Toda empresa que cresce precisa, em algum momento, contratar tecnologia — um sistema, uma automação, um site, uma integração. E é aí que muitos projetos nascem condenados: a escolha errada do fornecedor transforma o que deveria resolver um problema em uma nova fonte de dor de cabeça.
A diferença entre um fornecedor que vira parceiro e um que vende e some raramente está no preço. Está em critérios que ficam óbvios depois, mas que poucos avaliam antes. Aqui estão os sete que mais importam.
1. Entende o Seu Negócio, Não Só a Tecnologia
Um bom fornecedor faz perguntas sobre o seu negócio antes de propor solução. Um fornecedor ruim já chega com o produto dele na ponta da língua, antes de entender o seu problema.
A pergunta-chave: ele quer entender o que você precisa, ou só empurrar o que ele vende? Tecnologia é meio, não fim. Quem foca na ferramenta antes do problema costuma entregar solução que não resolve.
2. Tem Histórico Verificável
Promessa é fácil. Resultado comprovado, não. Antes de contratar, busque evidência real:
- Cases concretos com resultados mensuráveis
- Clientes que você pode contatar
- Tempo de mercado e estabilidade
Cuidado com quem só tem discurso e nenhum case que sustente. O histórico é o melhor previsor do que você vai receber.
3. Domina o Que Vende (Sem Terceirizar o Essencial)
Muitos "fornecedores" são, na verdade, revendedores ou intermediários que terceirizam a entrega. Quando o problema aparece, eles dependem de um terceiro para resolver — e você fica no meio.
Prefira quem opera diretamente o que entrega: acesso direto às plataformas, equipe própria, capacidade técnica real. Quem domina o que vende resolve mais rápido e depende menos de terceiros.

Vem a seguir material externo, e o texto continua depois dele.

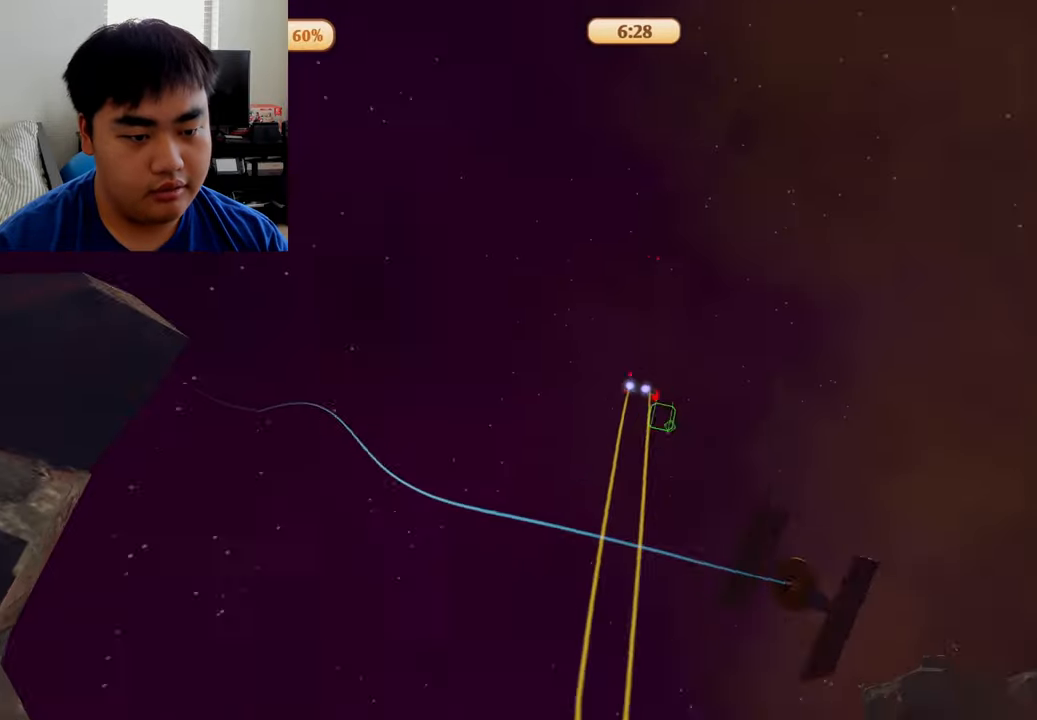
{"buttons": ["A"], "left_stick": "up", "right_stick": "center", "events": [[459, "left_stick", "up"]]}
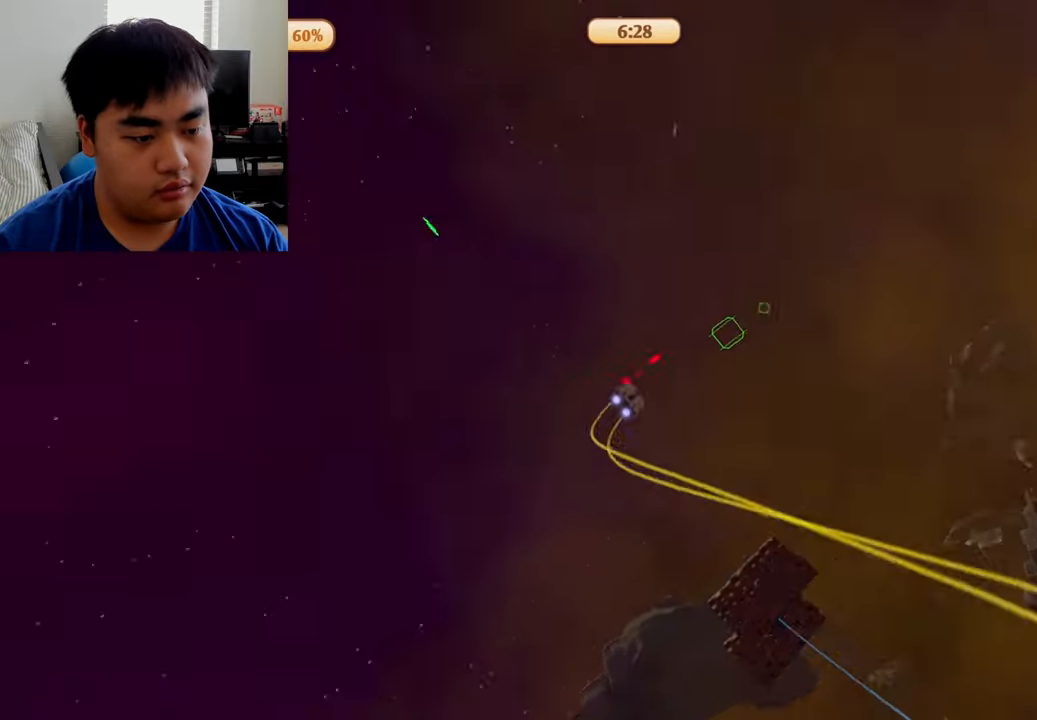
{"buttons": ["A"], "left_stick": "left", "right_stick": "center", "events": [[375, "left_stick", "center"], [459, "left_stick", "left"]]}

4. Pensa em Integração, Não em Ilha
Uma solução que não conversa com o resto da sua operação vira mais um silo. O bom fornecedor pergunta como a solução se integra ao que você já usa — CRM, financeiro, e-commerce.

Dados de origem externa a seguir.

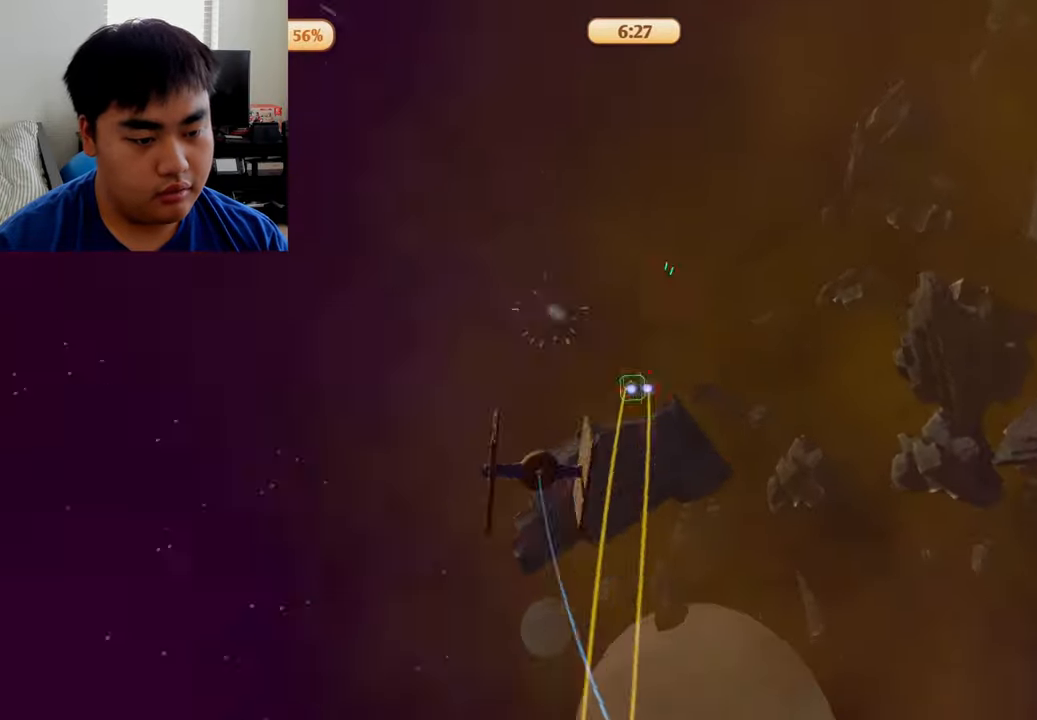
{"buttons": ["A"], "left_stick": "left", "right_stick": "center", "events": []}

Tecnologia que não integra cria retrabalho em vez de eliminá-lo. Avalie se o fornecedor pensa no seu ecossistema ou só no produto dele isolado.
5. É Claro Sobre o Que Está no Escopo (e o Que Não Está)
Muito conflito nasce de escopo nebuloso. O que está incluído? O que é extra? Quem mantém depois de entregue? O que acontece quando algo muda?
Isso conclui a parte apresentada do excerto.